Clarinet Cache: Your newest project, the "Clarinet in Reach" application for the iPhone, was recently released by the company Music In Reach. How did you become involved with the application and what was the collaborative process like?
Anthony McGill: I was approached by John Ferland and his brother Dan sometime this past year and they told me what the project was all about. I thought this was an amazing concept and soon after agreed to work as a consultant on the project. The collaboration was great. They would provide an outline and I would fill in the blanks. It was very straight forward. I would provide all the musical data and they would work out the tech side.
CC: The iPhone app currently has fingerings only up to altissimo G, and the instructional videos from your YouTube channel are for beginners. Do you have plans to add fingerings and other content to make the app more useful for professionals, or is it aimed at a younger student audience?
AM: Yes. We have decided to make it very usable for beginners and intermediate students alike. Since this is the first version we didn't feel the need to add super high notes for the segment that may use it right now. In the future we may have all kinds of advanced content.
CC: Many artists use blogging as a promotional tool, but you recently started a blog that seems to be more about your personal insights and experiences as a professional classical clarinetist. What inspired you to create the blog and what kind of audiences do you hope to reach?
AM: The website anthonymcgill.com was the first step and I thought it would be nice to have a place to connect with people directly. The content that I have on it came from just sitting down and writing about whatever I felt like. I could go from announcing the new iPhone project to writing about how a rehearsal inspired me. I am letting it take me wherever it wants.
CC: As social networking sites like Facebook and Twitter grow in popularity, do you think that the Internet has changed what it means to be a classical musician in the twenty-first century?
AM: I believe so.
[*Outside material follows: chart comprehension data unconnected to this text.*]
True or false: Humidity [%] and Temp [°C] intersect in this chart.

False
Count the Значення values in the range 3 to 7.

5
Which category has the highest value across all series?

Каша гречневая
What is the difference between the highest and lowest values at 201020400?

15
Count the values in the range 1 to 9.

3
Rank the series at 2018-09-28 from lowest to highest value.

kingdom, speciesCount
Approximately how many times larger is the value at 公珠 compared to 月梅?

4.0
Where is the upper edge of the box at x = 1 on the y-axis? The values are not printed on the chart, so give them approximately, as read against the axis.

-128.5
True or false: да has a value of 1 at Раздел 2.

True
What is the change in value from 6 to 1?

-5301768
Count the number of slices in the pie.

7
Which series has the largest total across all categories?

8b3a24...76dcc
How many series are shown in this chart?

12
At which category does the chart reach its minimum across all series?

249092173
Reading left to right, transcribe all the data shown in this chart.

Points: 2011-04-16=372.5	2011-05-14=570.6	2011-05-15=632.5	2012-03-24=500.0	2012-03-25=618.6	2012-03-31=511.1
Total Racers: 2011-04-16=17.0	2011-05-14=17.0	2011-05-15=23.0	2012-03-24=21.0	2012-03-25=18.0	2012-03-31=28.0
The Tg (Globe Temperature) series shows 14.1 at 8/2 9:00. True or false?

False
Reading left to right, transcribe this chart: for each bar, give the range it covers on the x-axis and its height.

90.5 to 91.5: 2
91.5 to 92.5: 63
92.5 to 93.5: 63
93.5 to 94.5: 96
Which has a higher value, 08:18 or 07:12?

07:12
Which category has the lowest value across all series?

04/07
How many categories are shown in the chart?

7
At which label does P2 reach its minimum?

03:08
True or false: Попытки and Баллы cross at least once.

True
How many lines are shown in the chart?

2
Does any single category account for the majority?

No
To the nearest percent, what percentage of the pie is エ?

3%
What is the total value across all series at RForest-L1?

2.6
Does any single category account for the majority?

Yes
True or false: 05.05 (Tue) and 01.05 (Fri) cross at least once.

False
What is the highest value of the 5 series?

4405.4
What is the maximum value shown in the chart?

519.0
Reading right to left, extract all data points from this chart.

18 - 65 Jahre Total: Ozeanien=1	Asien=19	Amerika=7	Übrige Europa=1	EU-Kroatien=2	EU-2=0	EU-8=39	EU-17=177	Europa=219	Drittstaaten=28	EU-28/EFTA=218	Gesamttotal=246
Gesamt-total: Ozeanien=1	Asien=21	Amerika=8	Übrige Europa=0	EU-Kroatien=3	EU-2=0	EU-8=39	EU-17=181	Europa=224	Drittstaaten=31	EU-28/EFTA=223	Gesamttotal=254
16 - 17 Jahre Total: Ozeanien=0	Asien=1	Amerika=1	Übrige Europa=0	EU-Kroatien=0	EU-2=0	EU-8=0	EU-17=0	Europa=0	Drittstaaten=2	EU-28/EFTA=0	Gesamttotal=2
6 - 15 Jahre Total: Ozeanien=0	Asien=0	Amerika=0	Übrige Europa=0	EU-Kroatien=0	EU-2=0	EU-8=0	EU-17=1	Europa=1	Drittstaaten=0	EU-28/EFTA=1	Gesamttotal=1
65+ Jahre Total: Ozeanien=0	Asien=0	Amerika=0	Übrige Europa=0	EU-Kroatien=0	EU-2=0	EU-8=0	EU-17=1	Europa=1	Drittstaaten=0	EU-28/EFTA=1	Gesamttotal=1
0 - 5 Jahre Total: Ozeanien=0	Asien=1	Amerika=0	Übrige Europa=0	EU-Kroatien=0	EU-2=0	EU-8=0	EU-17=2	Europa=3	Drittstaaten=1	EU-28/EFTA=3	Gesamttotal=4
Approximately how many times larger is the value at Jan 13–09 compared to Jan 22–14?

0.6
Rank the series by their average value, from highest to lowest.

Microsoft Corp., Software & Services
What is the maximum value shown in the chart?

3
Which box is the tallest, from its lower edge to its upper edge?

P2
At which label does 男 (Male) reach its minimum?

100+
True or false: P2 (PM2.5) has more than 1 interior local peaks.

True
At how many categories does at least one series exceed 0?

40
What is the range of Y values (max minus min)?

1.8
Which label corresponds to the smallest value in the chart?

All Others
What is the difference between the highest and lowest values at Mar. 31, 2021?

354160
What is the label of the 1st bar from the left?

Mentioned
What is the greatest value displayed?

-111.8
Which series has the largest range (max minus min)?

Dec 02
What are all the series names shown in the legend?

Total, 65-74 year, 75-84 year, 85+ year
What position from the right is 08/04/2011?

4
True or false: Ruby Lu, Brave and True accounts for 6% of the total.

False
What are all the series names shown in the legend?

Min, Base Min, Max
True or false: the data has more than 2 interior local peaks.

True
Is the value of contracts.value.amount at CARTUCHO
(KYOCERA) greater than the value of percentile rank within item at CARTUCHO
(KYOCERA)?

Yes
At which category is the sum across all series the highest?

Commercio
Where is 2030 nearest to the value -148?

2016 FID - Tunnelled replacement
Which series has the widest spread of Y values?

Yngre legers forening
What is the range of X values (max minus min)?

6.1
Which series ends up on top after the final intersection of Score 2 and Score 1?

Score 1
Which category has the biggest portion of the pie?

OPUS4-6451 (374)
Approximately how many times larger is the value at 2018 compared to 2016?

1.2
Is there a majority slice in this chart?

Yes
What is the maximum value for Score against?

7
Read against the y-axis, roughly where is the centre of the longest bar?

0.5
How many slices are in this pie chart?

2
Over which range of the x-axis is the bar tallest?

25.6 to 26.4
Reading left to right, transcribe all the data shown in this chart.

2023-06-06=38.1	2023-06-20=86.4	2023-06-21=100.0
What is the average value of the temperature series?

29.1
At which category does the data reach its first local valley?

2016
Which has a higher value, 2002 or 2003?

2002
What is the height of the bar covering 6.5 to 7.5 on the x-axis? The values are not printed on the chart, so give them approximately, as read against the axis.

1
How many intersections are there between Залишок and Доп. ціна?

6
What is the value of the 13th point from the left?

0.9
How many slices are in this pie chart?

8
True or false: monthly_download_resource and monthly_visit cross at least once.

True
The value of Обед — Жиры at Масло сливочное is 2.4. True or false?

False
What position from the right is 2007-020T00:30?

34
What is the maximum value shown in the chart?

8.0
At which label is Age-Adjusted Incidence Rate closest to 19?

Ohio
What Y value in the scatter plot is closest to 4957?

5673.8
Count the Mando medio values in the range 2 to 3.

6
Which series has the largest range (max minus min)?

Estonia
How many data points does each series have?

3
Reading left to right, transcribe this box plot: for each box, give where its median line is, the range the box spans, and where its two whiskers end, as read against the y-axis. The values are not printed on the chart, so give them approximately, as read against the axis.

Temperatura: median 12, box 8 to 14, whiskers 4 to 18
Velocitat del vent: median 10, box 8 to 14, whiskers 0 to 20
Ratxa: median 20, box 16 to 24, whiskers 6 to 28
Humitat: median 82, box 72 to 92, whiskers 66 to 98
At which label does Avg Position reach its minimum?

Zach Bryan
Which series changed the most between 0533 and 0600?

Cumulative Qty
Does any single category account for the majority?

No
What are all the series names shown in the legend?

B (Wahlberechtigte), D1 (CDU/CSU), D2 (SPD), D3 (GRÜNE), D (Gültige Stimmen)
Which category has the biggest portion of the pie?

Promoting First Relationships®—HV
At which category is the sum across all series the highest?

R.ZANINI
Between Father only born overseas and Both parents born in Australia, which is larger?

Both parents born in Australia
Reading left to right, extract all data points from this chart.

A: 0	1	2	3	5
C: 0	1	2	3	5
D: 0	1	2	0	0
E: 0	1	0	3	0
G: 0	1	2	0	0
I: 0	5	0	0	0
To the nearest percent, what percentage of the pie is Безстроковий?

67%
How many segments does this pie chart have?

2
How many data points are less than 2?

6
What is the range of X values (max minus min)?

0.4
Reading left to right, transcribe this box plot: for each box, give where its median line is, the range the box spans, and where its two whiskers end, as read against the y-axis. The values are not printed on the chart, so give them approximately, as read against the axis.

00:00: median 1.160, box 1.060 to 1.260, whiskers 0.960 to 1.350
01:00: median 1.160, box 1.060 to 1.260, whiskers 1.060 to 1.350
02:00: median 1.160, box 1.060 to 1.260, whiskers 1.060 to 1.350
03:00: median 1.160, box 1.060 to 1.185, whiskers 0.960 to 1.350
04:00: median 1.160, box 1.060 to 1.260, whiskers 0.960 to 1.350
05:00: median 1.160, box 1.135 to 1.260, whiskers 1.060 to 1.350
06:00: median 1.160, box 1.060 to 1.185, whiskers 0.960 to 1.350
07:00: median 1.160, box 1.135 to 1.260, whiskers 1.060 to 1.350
I feel that any chance I have as an artist to be a communication entrepreneur is great. And with so many avenues out there to do that, sites such as Facebook and Twitter have made it very easy for all of us to increase our connection and presence in the world. As musicians the more ways we can communicate, the better.
CC: Do you find that there are benefits (or drawbacks) from being able to communicate directly with your friends and fans?
AM: I think there are great benefits and I haven't noticed any drawbacks at all. Because in years past there was no communication whatsoever, I feel that being able to get emails or questions from young students about their playing, what repertoire they should be working on, all of these things without knowing them at all is awesome.
CC: At 30 years old, you are probably younger than many of your colleagues in the Metropolitan Opera Orchestra. Do you think your age contributes to your openness towards blogging and other new forms of communication?
AM: I think that it does. I still feel like I don't know what I'm doing every day, but it has become something that I think is really interesting and new. I think that we are at the beginning of a new way of communicating and connecting. I jumped on the train and I want to be on it as an artist of the future.
CC: In December of 2006 the Met began releasing live performances in movie theaters and recently began the Live in HD program which offers transmission of live operas to select public schools at no charge. As a performer and teacher, do you think this approach to gaining wider audiences will affect the future generation's involvement in the performing arts?
AM: I hope these productions are reaching a younger audience. But I think the most important thing is for it to reach a larger audience. Old, young, or in between, I think it is awesome. If we could get them in more schools and then inspire the cities to invest more in music and not cut these programs, I think that would be the best thing. Connect the success of the program with the success of students in school.
CC: Many symphony orchestras and chamber groups seem to think that adding visual elements to performances, promoting concerts on Facebook, and "tweeting" during concerts will attract younger audiences. In your view, does this use of technology enrich the classical music experience, or cheapen it?
AM: I think that it depends. If the technology enhances the art form I'm all for it. If it detracts and takes focus off of the music then it is detrimental. This is my opinion, but fortunately it is debatable. Debate and differences of opinion are actually extremely helpful to keeping the art form viable. Without trying new things the creativity dies. So I think some use of this is good. Tweeting while playing may be a bit counterproductive though!
CC: Finally, many of us are curious about your experience performing at President Obama's inauguration. Can you tell us more about it and how you felt about participating in such a historical event?
AM: It was an absolutely amazing experience. I was asked by Yo-Yo Ma to play after having played the Quartet for the End of Time with him in Japan back in 2001. It was the biggest surprise of my life to get this call. Being able to play with those amazing musicians and be a part of such a pivotal moment in history was something I'll never forget. I would play in the cold over and over again, crack many clarinets, recorded or not for the rest of my life to get back to that stage again! I will never forget it.